Devrin pay defterine kaydı, pay defterini tutmakla yükümlü olan kişiler tarafından gerçekleştirilmelidir. Sorumluluk ve yetki ilişkisi içerisinde, pay defterinin, tutulması müdürler tarafından yerine getirilmesi gereken bir görevdir. Müdürler hatalı kayıtlardan ve eksik kaydedilmeden doğan zararlardan, ortaklara karşı olduğu gibi, üçüncü kişilere karşı da şahsen ve müteselsilen sorumludurlar.
Ortaklar Kurulu, devri onayladığında, müdürlerin kaydı kendiliklerinden yapmaları gerekmektedir. Bu kaydın yapılması devir sözleşmesinin taraflarının iradelerine bağlı olmadığı gibi, devreden ve devralanın bu konuda bir taleplerinin bulunması dahi gerekmemektedir.

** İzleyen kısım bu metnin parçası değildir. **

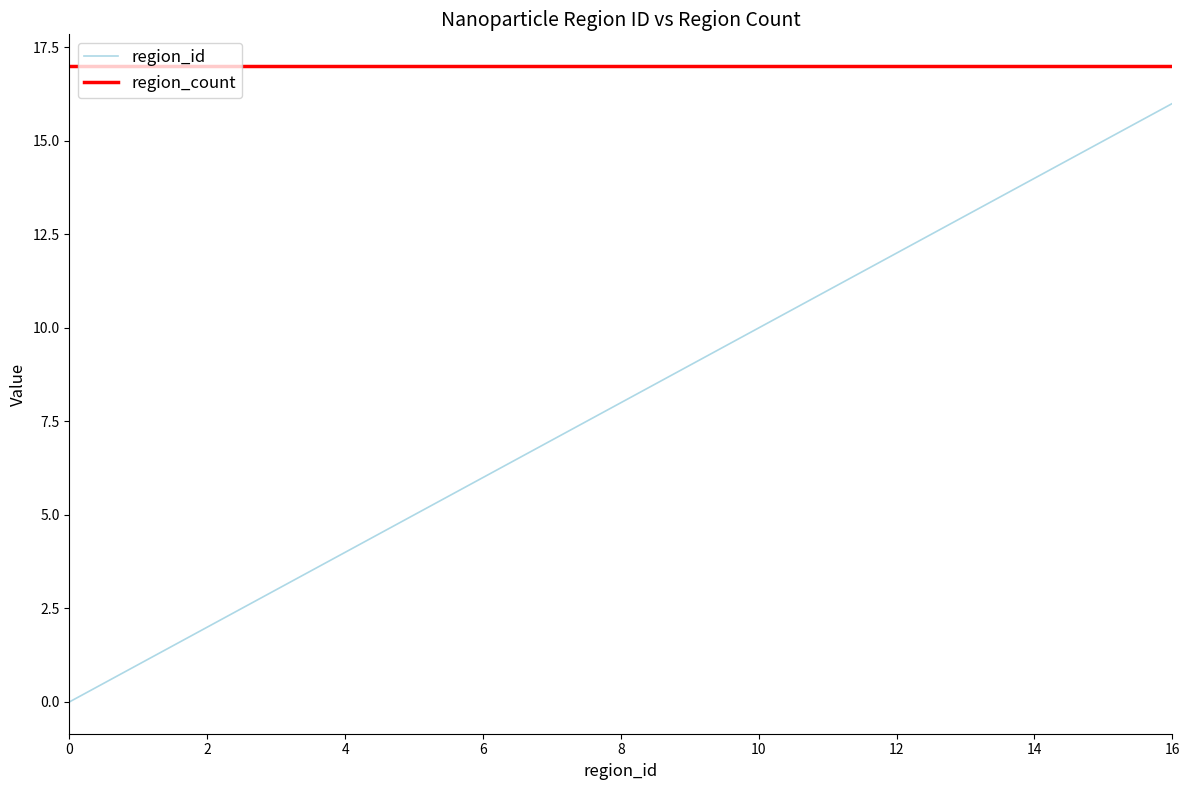

What is the average value of the region_id series?

8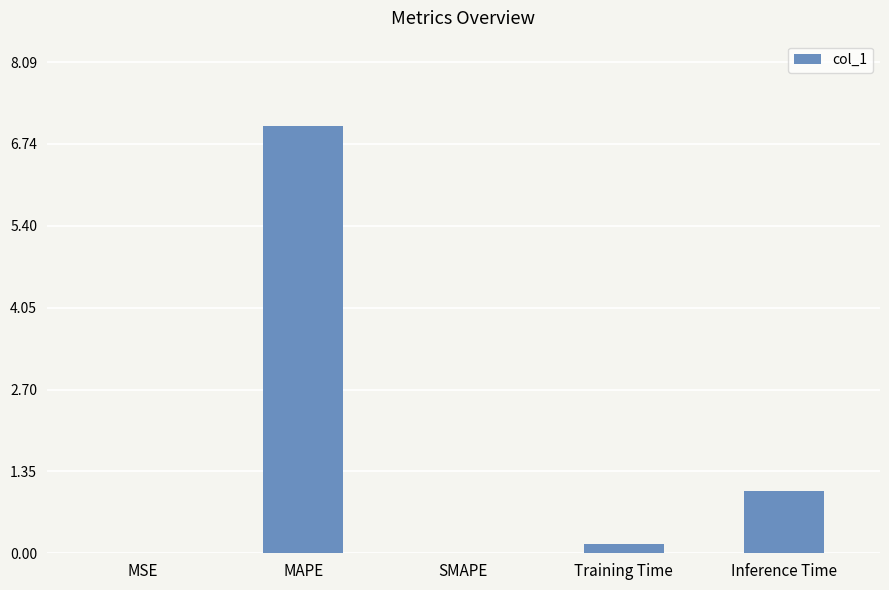

What is the sum of the values at Inference Time and MAPE?

8.1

Hisse devrinin, şirket pay defterine kaydedilmemesinden bu işle görevli şirket müdürü ile birlikte şirkete sorumludur.
Davacının, şirket aleyhine açtığı davanın, çoğu isteyenin azıda istemiş sayılacağı ilkesinden hareketle davacının devrettiği payların, pay defterine kayıt ve tescili istemini de içerdiğinin kabulü zorunludur. Diğer taraftan pay devrinin, şirket pay defterine kaydedilmesinde davacıya bir kusur izafesi mümkün değildir.
Açıklanan nedenlerle, davacının, davalı şirketin ortağı olmadığına ilişkin istemi kabul edilmek üzere yerel mahkeme kararının bozulmasına karar verilmesi gerekirken yazılı gerekçe ile onanmasna ilişkin sayın çoğunluk görüşüne karşıyım.